■ **What the task requires**
Without the images, output every record exactly as it appears.
==== Listed records ====
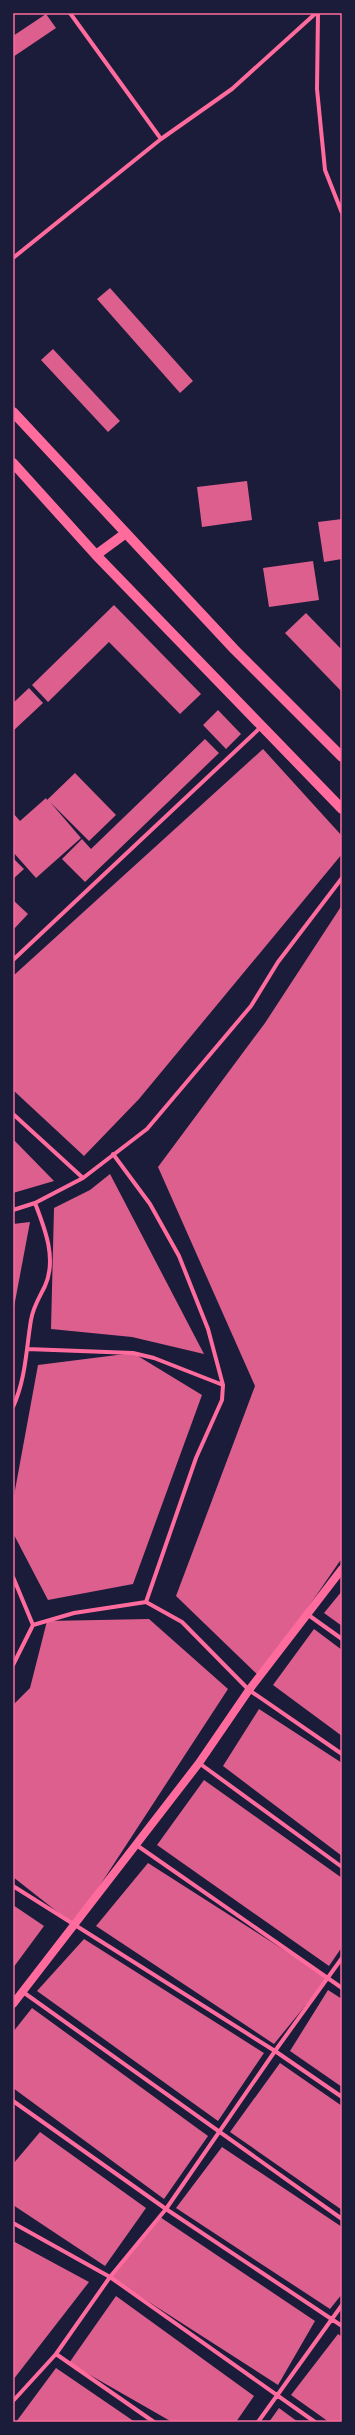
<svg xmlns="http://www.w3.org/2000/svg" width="355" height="2435" font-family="Montserrat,sans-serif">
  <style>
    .building { fill: #dd5f8e }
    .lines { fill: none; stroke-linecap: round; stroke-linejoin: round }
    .minor { stroke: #ff6b9d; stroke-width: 4 }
    .secondary { stroke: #ff6b9d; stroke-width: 8 }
    .primary { stroke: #ff6b9d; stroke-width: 10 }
    .neatline { fill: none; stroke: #ff6b9d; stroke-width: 1.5 }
  </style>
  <rect width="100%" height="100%" fill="#1b1b3a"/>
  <path class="building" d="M46,14l10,14 -43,29v-21z
    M110,288l83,93 -13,12 -83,-94z
    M53,349l67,72 -12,11 -67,-72z
    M247,481l5,39 -50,7 -5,-40z
    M342,519v40l-18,3 -6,-40z
    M313,561l6,39 -50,7 -6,-39z
    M114,605l87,89 -21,20 -71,-72 -61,60 -16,-17z
    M306,613l36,37v42l-57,-59z
    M29,688l14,15 -30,28v-28z
    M218,710l23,24 -15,15 -23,-24z
    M205,739l14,14 -134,129 -23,-23 20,-20 9,10z
    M263,749l79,87v18l-203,245 -55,57 -71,-66v-114z
    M75,773l41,42 -27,26 -39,-39 31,36 -45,40 -23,-26v-39l7,8 26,-23 1,2z
    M13,858l11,11 -11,10z
    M13,900l15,14 -15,16z
    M342,905v653l-82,119 -84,-81 79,-210 -97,-219 107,-144z
    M13,1139l41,42 -41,12z
    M110,1174l94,180 -72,-17 -81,-8 3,-121 36,-18z
    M30,1222l-16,85h-1v-83z
    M133,1353l69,42 -69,189 -85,16 -35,-67v-32l25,-136z
    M342,1591v35l-18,-13z
    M149,1619l79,70 -154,236 -61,-48v-172l17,-17 17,-67z
    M314,1629l28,21v86l-69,-51z
    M259,1709l83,54v93l-119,-90z
    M204,1780l138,98v69l-13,19 -172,-121z
    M148,1863l180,115 -54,66 -178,-118z
    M13,1905l31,21 -31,42z
    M84,1939l180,114 -46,68 -181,-130z
    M328,1990l14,9v88l-52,-36z
    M32,2008l176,128 -44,63 -151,-111v-56z
    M280,2063l62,43v104l-112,-78z
    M40,2132l106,76 -41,58 -92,-61v-41z
    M222,2147l120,80v67l-12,15 -154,-101z
    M160,2217l155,104 -37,64 -168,-108z
    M13,2241l76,41 -76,98z
    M116,2296l138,100 -18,26h-64l-103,-59z
    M338,2334l4,3v85h-13l-38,-27z
    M56,2368l79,54h-119z
    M279,2408l19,14h-29z"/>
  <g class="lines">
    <path class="minor" d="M70,13l91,126
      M318,13l-1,76 8,81 17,43
      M13,258l148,-119 71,-50 84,-76
      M13,960l248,-233
      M13,1114l70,64
      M113,1154l37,50 29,52 29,73 15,56 -1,15 -26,58 -50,144
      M13,1210l22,-7 48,-25 64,-49 104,-123 27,-44 64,-84
      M27,1349l106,4 21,5 69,27
      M13,1407c13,-29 13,-57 18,-87 2,-13 8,-22 14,-34 12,-27 0,-57 -10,-83
      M13,1577l20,48 -20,40
      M307,1614l35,25
      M33,1625l41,-12 72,-11 36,20 67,68 93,64
      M199,1763l143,104
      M135,1844l207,144
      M13,1886l262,165 67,46
      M23,1992l319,227
      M13,2101l153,108 176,117
      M13,2223l97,54 205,145
      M56,2354l98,68
      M13,2401l43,-47 54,-77 56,-68 109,-158 67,-93
      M258,2422l84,-117"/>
    <path class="secondary" d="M13,2004l186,-241 50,-73 93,-121"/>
    <path class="primary" d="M13,412l221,237 108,108
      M13,463l83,92 246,254
      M96,555l30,-22"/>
  </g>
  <rect width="355" height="2435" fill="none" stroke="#1b1b3a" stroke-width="28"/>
  <rect x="14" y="14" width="327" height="2407" class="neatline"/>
</svg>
====
■ **Output below**
<svg xmlns="http://www.w3.org/2000/svg" width="355" height="2435" font-family="Montserrat,sans-serif">
  <style>
    .building { fill: #dd5f8e }
    .lines { fill: none; stroke-linecap: round; stroke-linejoin: round }
    .minor { stroke: #ff6b9d; stroke-width: 4 }
    .secondary { stroke: #ff6b9d; stroke-width: 8 }
    .primary { stroke: #ff6b9d; stroke-width: 10 }
    .neatline { fill: none; stroke: #ff6b9d; stroke-width: 1.5 }
  </style>
  <rect width="100%" height="100%" fill="#1b1b3a"/>
  <path class="building" d="M46,14l10,14 -43,29v-21z
    M110,288l83,93 -13,12 -83,-94z
    M53,349l67,72 -12,11 -67,-72z
    M247,481l5,39 -50,7 -5,-40z
    M342,519v40l-18,3 -6,-40z
    M313,561l6,39 -50,7 -6,-39z
    M114,605l87,89 -21,20 -71,-72 -61,60 -16,-17z
    M306,613l36,37v42l-57,-59z
    M29,688l14,15 -30,28v-28z
    M218,710l23,24 -15,15 -23,-24z
    M205,739l14,14 -134,129 -23,-23 20,-20 9,10z
    M263,749l79,87v18l-203,245 -55,57 -71,-66v-114z
    M75,773l41,42 -27,26 -39,-39 31,36 -45,40 -23,-26v-39l7,8 26,-23 1,2z
    M13,858l11,11 -11,10z
    M13,900l15,14 -15,16z
    M342,905v653l-82,119 -84,-81 79,-210 -97,-219 107,-144z
    M13,1139l41,42 -41,12z
    M110,1174l94,180 -72,-17 -81,-8 3,-121 36,-18z
    M30,1222l-16,85h-1v-83z
    M133,1353l69,42 -69,189 -85,16 -35,-67v-32l25,-136z
    M342,1591v35l-18,-13z
    M149,1619l79,70 -154,236 -61,-48v-172l17,-17 17,-67z
    M314,1629l28,21v86l-69,-51z
    M259,1709l83,54v93l-119,-90z
    M204,1780l138,98v69l-13,19 -172,-121z
    M148,1863l180,115 -54,66 -178,-118z
    M13,1905l31,21 -31,42z
    M84,1939l180,114 -46,68 -181,-130z
    M328,1990l14,9v88l-52,-36z
    M32,2008l176,128 -44,63 -151,-111v-56z
    M280,2063l62,43v104l-112,-78z
    M40,2132l106,76 -41,58 -92,-61v-41z
    M222,2147l120,80v67l-12,15 -154,-101z
    M160,2217l155,104 -37,64 -168,-108z
    M13,2241l76,41 -76,98z
    M116,2296l138,100 -18,26h-64l-103,-59z
    M338,2334l4,3v85h-13l-38,-27z
    M56,2368l79,54h-119z
    M279,2408l19,14h-29z"/>
  <g class="lines">
    <path class="minor" d="M70,13l91,126
      M318,13l-1,76 8,81 17,43
      M13,258l148,-119 71,-50 84,-76
      M13,960l248,-233
      M13,1114l70,64
      M113,1154l37,50 29,52 29,73 15,56 -1,15 -26,58 -50,144
      M13,1210l22,-7 48,-25 64,-49 104,-123 27,-44 64,-84
      M27,1349l106,4 21,5 69,27
      M13,1407c13,-29 13,-57 18,-87 2,-13 8,-22 14,-34 12,-27 0,-57 -10,-83
      M13,1577l20,48 -20,40
      M307,1614l35,25
      M33,1625l41,-12 72,-11 36,20 67,68 93,64
      M199,1763l143,104
      M135,1844l207,144
      M13,1886l262,165 67,46
      M23,1992l319,227
      M13,2101l153,108 176,117
      M13,2223l97,54 205,145
      M56,2354l98,68
      M13,2401l43,-47 54,-77 56,-68 109,-158 67,-93
      M258,2422l84,-117"/>
    <path class="secondary" d="M13,2004l186,-241 50,-73 93,-121"/>
    <path class="primary" d="M13,412l221,237 108,108
      M13,463l83,92 246,254
      M96,555l30,-22"/>
  </g>
  <rect width="355" height="2435" fill="none" stroke="#1b1b3a" stroke-width="28"/>
  <rect x="14" y="14" width="327" height="2407" class="neatline"/>
</svg>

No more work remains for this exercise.